----- Available data
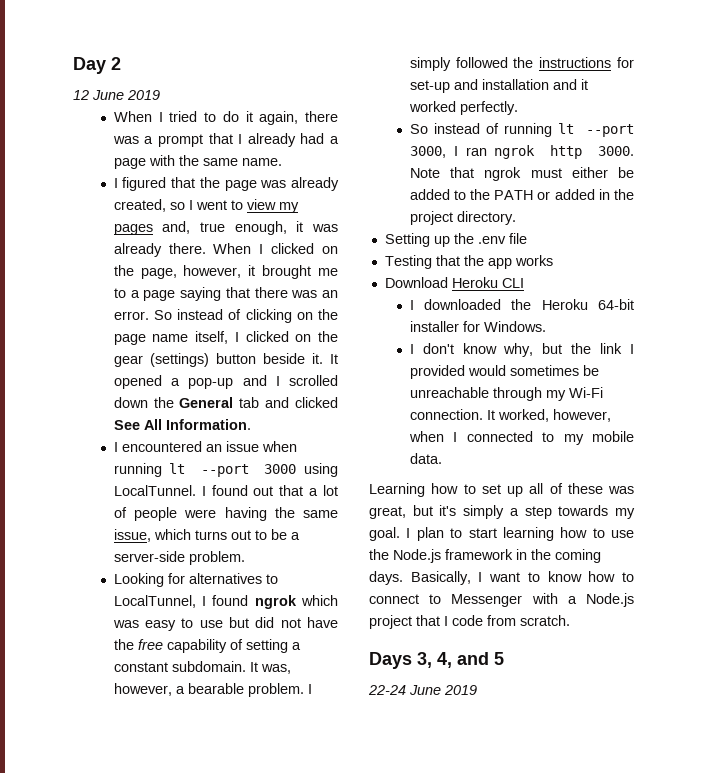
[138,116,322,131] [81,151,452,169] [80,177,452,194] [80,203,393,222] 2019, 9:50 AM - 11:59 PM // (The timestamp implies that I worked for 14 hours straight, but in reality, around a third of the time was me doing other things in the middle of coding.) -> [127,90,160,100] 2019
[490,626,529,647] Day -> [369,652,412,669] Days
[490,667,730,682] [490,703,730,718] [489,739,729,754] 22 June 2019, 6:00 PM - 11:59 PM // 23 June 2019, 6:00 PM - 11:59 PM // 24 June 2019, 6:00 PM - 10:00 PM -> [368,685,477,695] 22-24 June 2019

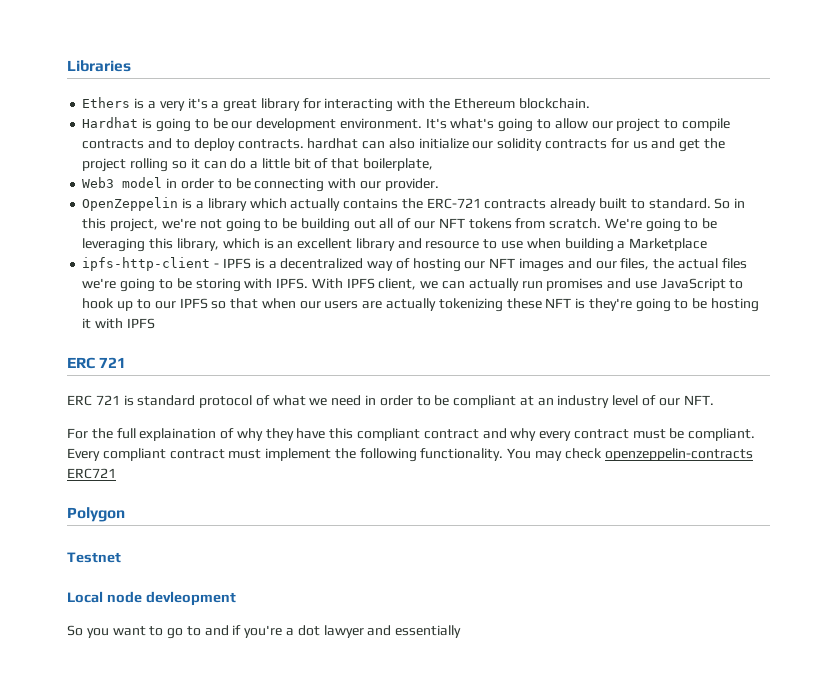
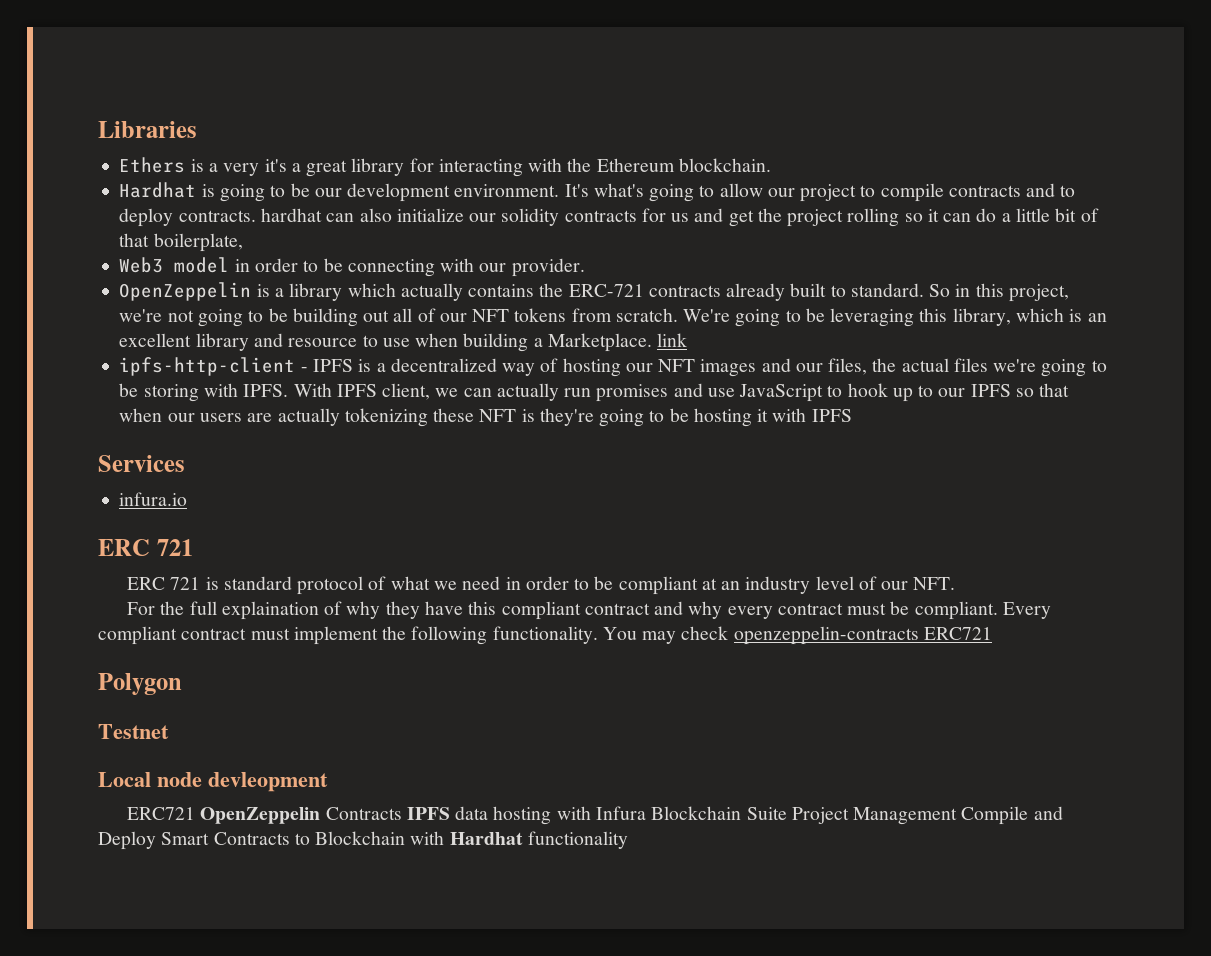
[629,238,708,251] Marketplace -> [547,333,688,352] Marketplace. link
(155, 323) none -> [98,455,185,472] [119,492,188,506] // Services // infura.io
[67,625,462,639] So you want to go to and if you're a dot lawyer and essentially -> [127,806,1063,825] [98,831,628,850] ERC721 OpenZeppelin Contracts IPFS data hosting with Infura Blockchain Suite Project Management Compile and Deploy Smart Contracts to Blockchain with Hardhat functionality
----------
**Task statement:** Respond with the exact lines above running from the one containing "[490,626,529,647] Day ->" to the one containing "(155, 323) none", both ends kept and no pictures included.

**Expected answer:**
[490,626,529,647] Day -> [369,652,412,669] Days
[490,667,730,682] [490,703,730,718] [489,739,729,754] 22 June 2019, 6:00 PM - 11:59 PM // 23 June 2019, 6:00 PM - 11:59 PM // 24 June 2019, 6:00 PM - 10:00 PM -> [368,685,477,695] 22-24 June 2019

[629,238,708,251] Marketplace -> [547,333,688,352] Marketplace. link
(155, 323) none -> [98,455,185,472] [119,492,188,506] // Services // infura.io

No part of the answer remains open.